Klokkenluider, maar dan omgekeerd
Nog steeds in vakantiestemming beland ik deze keer in het uiterste zuiden van Spanje. Het was zo’n 3.000 kilometer rijden vanaf Rotterdam. Samen met mijn reisgenote kom ik terecht in het gehucht Zorilla. Zo’n tien kilometer van de badplaats Torre del Mar, met overwegend Spaanse gasten.
Mijn vriendin moest na enkele dagen naar een dorpje in de buurt voor de overdracht van een huisje aan ene Pedro, een sympathieke Spaanse vijftiger.
Voor het dorpshuis moesten wij wachten voor de aankomst van de betrokken ambtenaar. Intussen klonk vanuit een koepel boven het ‘stadhuisje’ een vrolijk geklingel van een carillon. ,,Is nieuw,’’ zegt Pedro schamper. ,,Wij houden hier niet van modern. De helft van het dorp is tegen. Er is zelfs grote ruzie door ontstaan. Dat pokken ding lalt ieder uur, zelfs tijdens de siësta. Niemand kan er meer van slapen!’’
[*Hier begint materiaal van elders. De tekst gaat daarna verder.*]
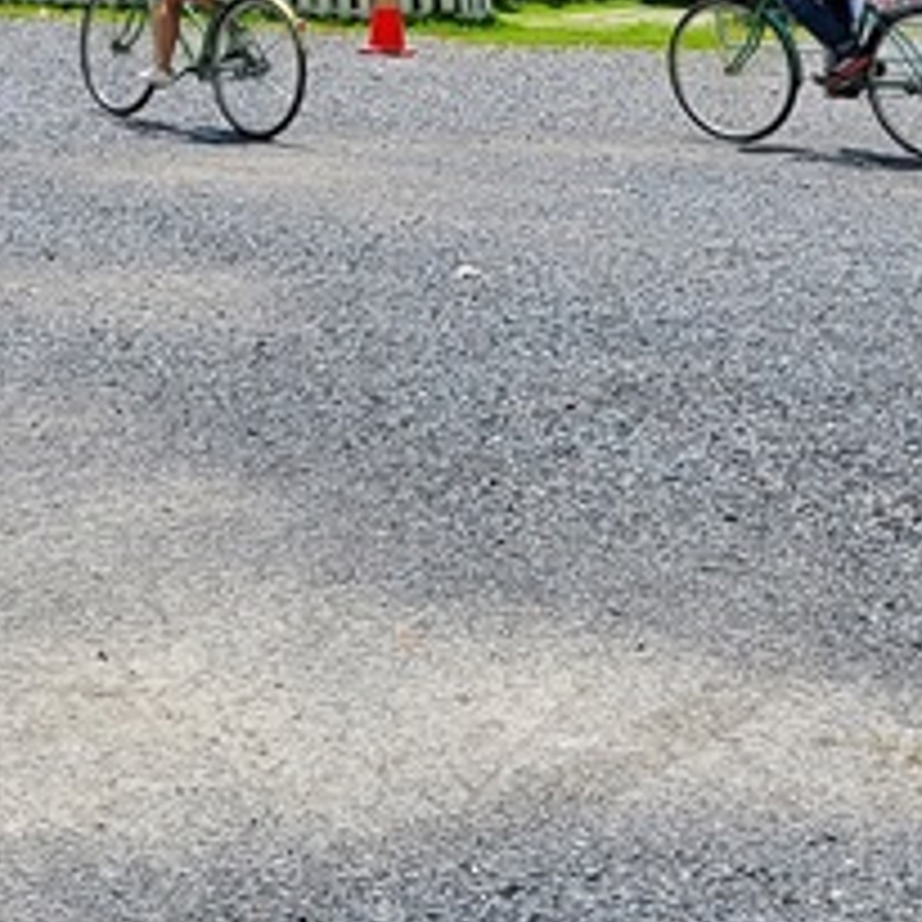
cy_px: -576
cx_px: -306
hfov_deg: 14.8
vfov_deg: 14.2
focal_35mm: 112
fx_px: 3375
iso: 40
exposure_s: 1/2866
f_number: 1.8
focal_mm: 5.4
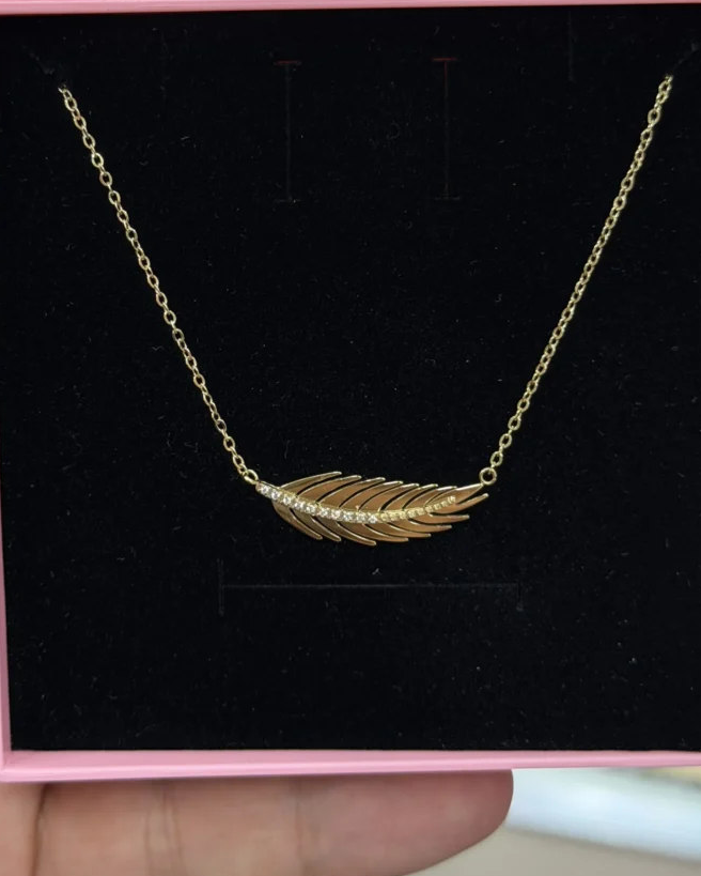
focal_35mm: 61
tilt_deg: -37.0
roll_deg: +1.0
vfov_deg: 30.9
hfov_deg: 25.0
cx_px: 365
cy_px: 385
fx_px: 1581
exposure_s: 1/287
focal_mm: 6.76
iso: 80
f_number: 1.78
Nadat eindelijk de ambtenaar is gearriveerd gaat Pedro met mijn reisgenote naar een loket voor de afhandeling van documenten. Het is op dat moment vijf over twee.
In het stadhuisje ga ik op onderzoek uit. Zo beland ik via houten trappen bij de nok op de derde verdieping. Daar hing het elektronische gedrocht.
Het zat verbonden aan een stopcontact. Zonder verder na te denken trok ik de stekker eruit. Als een soort van omgekeerde klokkenluider. Mijn reisgenote was inmiddels klaar met haar papieren rompslomp. Van Pedro nemen wij van harte afscheid.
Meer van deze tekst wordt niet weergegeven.